(Joint position lists)
········

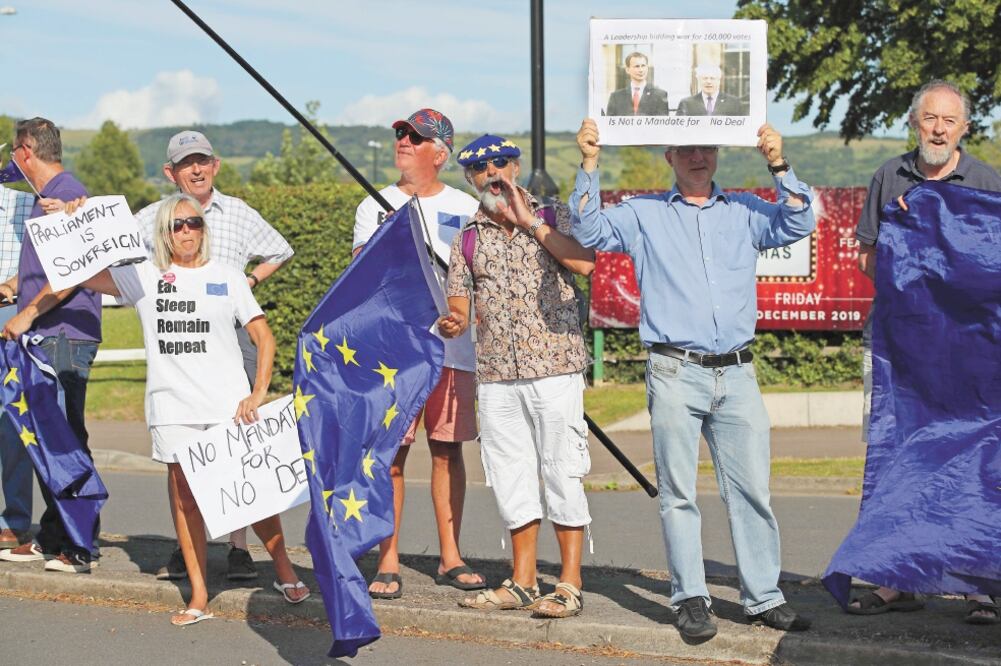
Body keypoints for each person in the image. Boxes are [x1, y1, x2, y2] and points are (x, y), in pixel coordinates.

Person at [569, 119, 814, 641]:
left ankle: (763, 597)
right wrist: (590, 163)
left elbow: (800, 222)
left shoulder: (746, 210)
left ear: (718, 150)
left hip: (738, 372)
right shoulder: (643, 213)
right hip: (675, 370)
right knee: (678, 493)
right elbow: (587, 232)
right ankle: (691, 599)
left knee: (751, 491)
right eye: (685, 147)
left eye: (705, 146)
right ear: (669, 154)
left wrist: (779, 164)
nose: (697, 155)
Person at [80, 192, 308, 625]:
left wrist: (258, 393)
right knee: (186, 501)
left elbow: (264, 338)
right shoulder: (143, 276)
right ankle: (199, 595)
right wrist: (76, 216)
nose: (186, 231)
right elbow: (81, 274)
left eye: (194, 223)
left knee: (253, 496)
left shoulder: (228, 276)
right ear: (163, 233)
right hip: (171, 408)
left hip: (228, 407)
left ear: (205, 229)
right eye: (176, 225)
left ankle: (283, 571)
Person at [849, 79, 1001, 625]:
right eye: (929, 118)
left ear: (964, 128)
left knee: (973, 459)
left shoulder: (987, 183)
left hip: (969, 356)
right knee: (897, 457)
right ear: (915, 122)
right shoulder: (889, 177)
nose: (938, 128)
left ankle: (978, 587)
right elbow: (865, 258)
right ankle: (895, 582)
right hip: (901, 350)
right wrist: (903, 247)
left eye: (949, 121)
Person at [439, 134, 594, 619]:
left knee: (562, 470)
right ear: (470, 178)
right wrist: (455, 321)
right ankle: (524, 579)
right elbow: (460, 304)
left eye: (502, 163)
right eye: (483, 169)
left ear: (516, 165)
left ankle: (569, 582)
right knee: (510, 476)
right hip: (497, 374)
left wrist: (531, 224)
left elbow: (584, 264)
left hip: (555, 366)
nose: (494, 174)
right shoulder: (466, 236)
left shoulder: (554, 215)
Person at [133, 130, 294, 582]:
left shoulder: (238, 212)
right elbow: (109, 250)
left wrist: (250, 283)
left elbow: (281, 248)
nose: (197, 169)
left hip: (230, 333)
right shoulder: (152, 216)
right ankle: (191, 549)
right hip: (180, 340)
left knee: (236, 449)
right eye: (187, 163)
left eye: (202, 160)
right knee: (182, 461)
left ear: (216, 164)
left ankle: (238, 546)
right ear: (172, 172)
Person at [352, 109, 484, 599]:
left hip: (454, 349)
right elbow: (364, 281)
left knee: (447, 450)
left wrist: (462, 314)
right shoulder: (375, 205)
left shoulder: (466, 205)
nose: (403, 141)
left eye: (415, 137)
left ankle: (451, 555)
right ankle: (388, 559)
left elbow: (477, 277)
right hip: (396, 354)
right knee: (392, 455)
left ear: (440, 153)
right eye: (401, 134)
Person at [0, 118, 102, 573]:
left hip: (61, 335)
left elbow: (71, 275)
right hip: (51, 332)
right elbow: (46, 272)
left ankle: (79, 544)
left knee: (64, 440)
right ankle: (55, 534)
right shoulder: (53, 199)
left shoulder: (67, 197)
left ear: (25, 151)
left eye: (12, 154)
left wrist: (25, 313)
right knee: (49, 437)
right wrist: (14, 287)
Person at [605, 52, 670, 117]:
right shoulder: (616, 97)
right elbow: (609, 124)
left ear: (647, 68)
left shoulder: (660, 95)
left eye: (643, 66)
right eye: (637, 66)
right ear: (627, 70)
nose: (641, 70)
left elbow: (662, 125)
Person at [675, 64, 743, 117]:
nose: (708, 82)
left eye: (712, 78)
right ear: (699, 80)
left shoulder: (733, 102)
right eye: (705, 78)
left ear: (719, 81)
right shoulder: (686, 104)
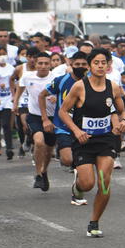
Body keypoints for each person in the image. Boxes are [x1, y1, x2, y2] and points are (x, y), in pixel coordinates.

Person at [59, 48, 125, 237]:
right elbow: (63, 112)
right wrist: (77, 130)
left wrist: (124, 122)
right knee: (88, 184)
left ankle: (94, 222)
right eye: (96, 63)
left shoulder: (113, 87)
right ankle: (78, 188)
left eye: (103, 63)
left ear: (108, 65)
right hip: (84, 141)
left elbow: (122, 110)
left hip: (106, 140)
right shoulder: (79, 87)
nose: (100, 66)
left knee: (105, 183)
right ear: (89, 66)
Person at [41, 52, 90, 204]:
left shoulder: (91, 82)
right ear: (71, 64)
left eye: (83, 65)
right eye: (77, 65)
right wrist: (44, 119)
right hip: (63, 125)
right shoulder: (61, 81)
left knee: (82, 161)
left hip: (84, 127)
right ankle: (48, 170)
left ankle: (78, 187)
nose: (80, 67)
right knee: (68, 160)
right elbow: (41, 95)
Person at [13, 52, 56, 192]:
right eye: (40, 63)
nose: (43, 66)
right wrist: (15, 104)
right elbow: (19, 91)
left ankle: (44, 171)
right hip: (35, 115)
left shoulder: (56, 78)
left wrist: (57, 98)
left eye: (46, 63)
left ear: (50, 65)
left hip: (53, 117)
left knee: (49, 149)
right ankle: (38, 174)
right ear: (35, 64)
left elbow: (65, 94)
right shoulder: (27, 77)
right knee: (39, 142)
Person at [0, 46, 16, 159]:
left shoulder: (11, 68)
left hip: (7, 99)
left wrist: (14, 95)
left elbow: (15, 81)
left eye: (4, 53)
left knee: (6, 124)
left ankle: (9, 148)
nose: (2, 56)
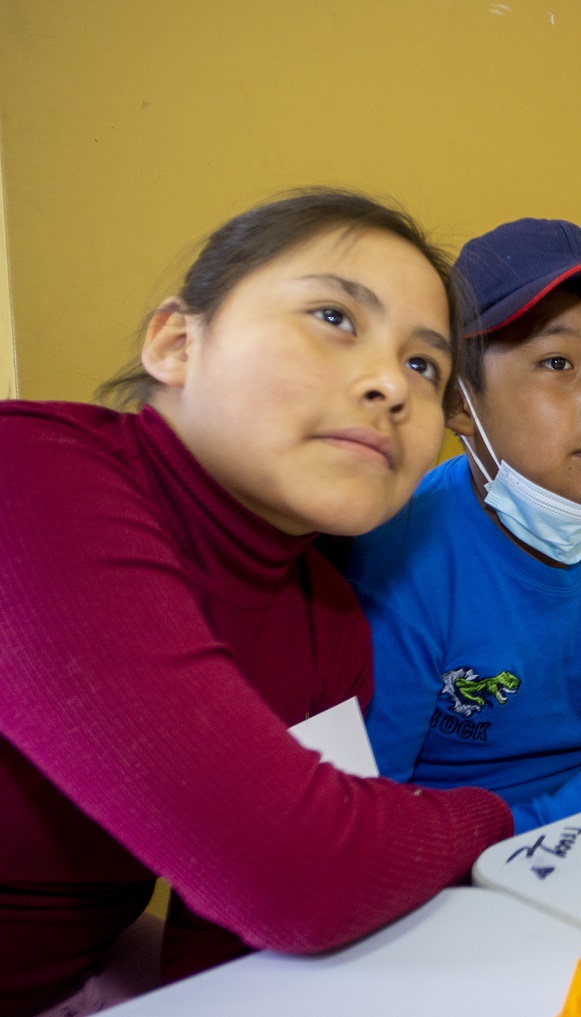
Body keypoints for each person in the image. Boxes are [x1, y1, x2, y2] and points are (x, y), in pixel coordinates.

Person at [0, 190, 520, 1016]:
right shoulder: (28, 474)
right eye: (333, 317)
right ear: (176, 342)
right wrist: (490, 815)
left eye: (425, 365)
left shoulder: (329, 619)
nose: (391, 384)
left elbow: (242, 936)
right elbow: (296, 870)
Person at [345, 218, 581, 832]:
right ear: (459, 401)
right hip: (455, 884)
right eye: (558, 360)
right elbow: (365, 834)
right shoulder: (397, 565)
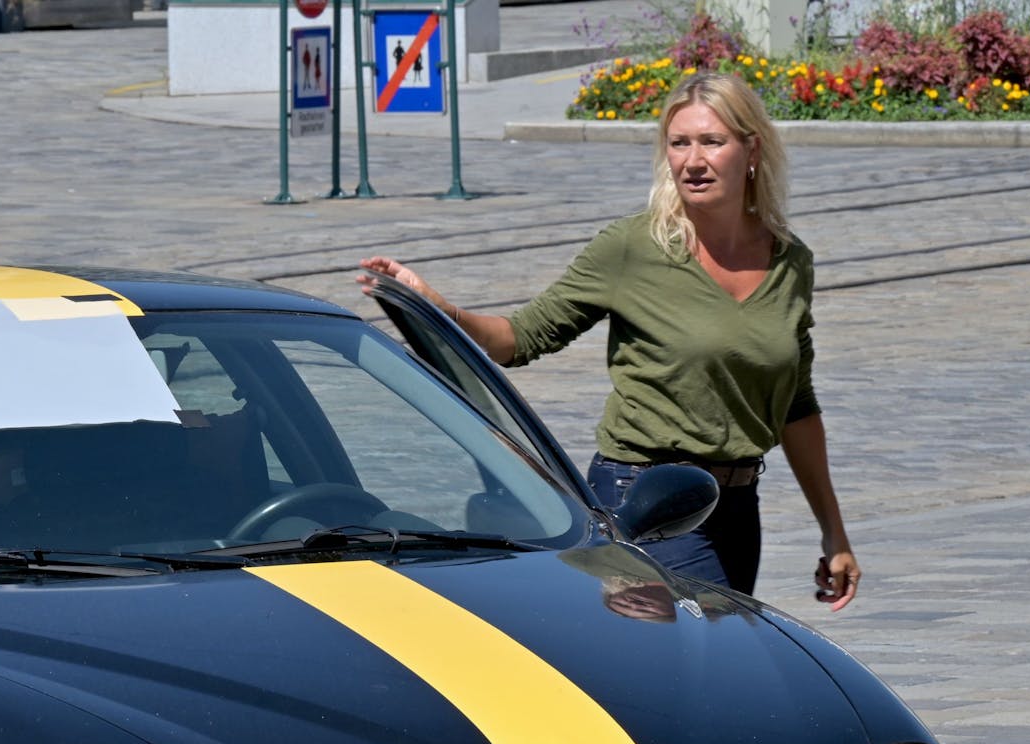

········

TASK STATEMENT :: Exclude the pictures and write out exactly the lines from the one holding "right elbow: (63, 112)" through the end of the entries, inclusive, and only those.

EXERCISE SOLUTION ::
right elbow: (63, 112)
right wrist: (77, 130)
left wrist: (124, 122)
right knee: (88, 184)
left ankle: (94, 222)
right eye: (96, 63)
left shoulder: (113, 87)
right ankle: (78, 188)
left eye: (103, 63)
left ear: (108, 65)
right hip: (84, 141)
left elbow: (122, 110)
left hip: (106, 140)
right shoulder: (79, 87)
nose: (100, 66)
left knee: (105, 183)
right ear: (89, 66)
Person at [41, 52, 90, 204]:
left shoulder: (91, 82)
right ear: (71, 64)
left eye: (83, 65)
right eye: (77, 65)
right wrist: (44, 119)
right hip: (63, 125)
right shoulder: (61, 81)
left knee: (82, 161)
left hip: (84, 127)
right ankle: (48, 170)
left ankle: (78, 187)
nose: (80, 67)
right knee: (68, 160)
right elbow: (41, 95)
Person at [13, 52, 56, 192]:
right eye: (40, 63)
nose: (43, 66)
right wrist: (15, 104)
right elbow: (19, 91)
left ankle: (44, 171)
right hip: (35, 115)
left shoulder: (56, 78)
left wrist: (57, 98)
left eye: (46, 63)
left ear: (50, 65)
left hip: (53, 117)
left knee: (49, 149)
right ankle: (38, 174)
right ear: (35, 64)
left elbow: (65, 94)
right shoulder: (27, 77)
right knee: (39, 142)
Person at [0, 46, 16, 159]:
left shoulder: (11, 68)
left hip: (7, 99)
left wrist: (14, 95)
left elbow: (15, 81)
left eye: (4, 53)
left knee: (6, 124)
left ankle: (9, 148)
nose: (2, 56)
Body keypoints for each person in the image. Boxes are [x1, y1, x2, y2] and points are (x, y), in pixel coordinates.

Person at [0, 190, 520, 1016]:
right shoulder: (28, 474)
right eye: (333, 317)
right ear: (176, 342)
right wrist: (490, 815)
left eye: (425, 365)
left shoulder: (329, 619)
nose: (391, 384)
left elbow: (242, 936)
right elbow: (296, 870)
Person at [345, 218, 581, 832]:
right ear: (459, 401)
right hip: (455, 884)
right eye: (558, 360)
right elbow: (365, 834)
right shoulder: (397, 565)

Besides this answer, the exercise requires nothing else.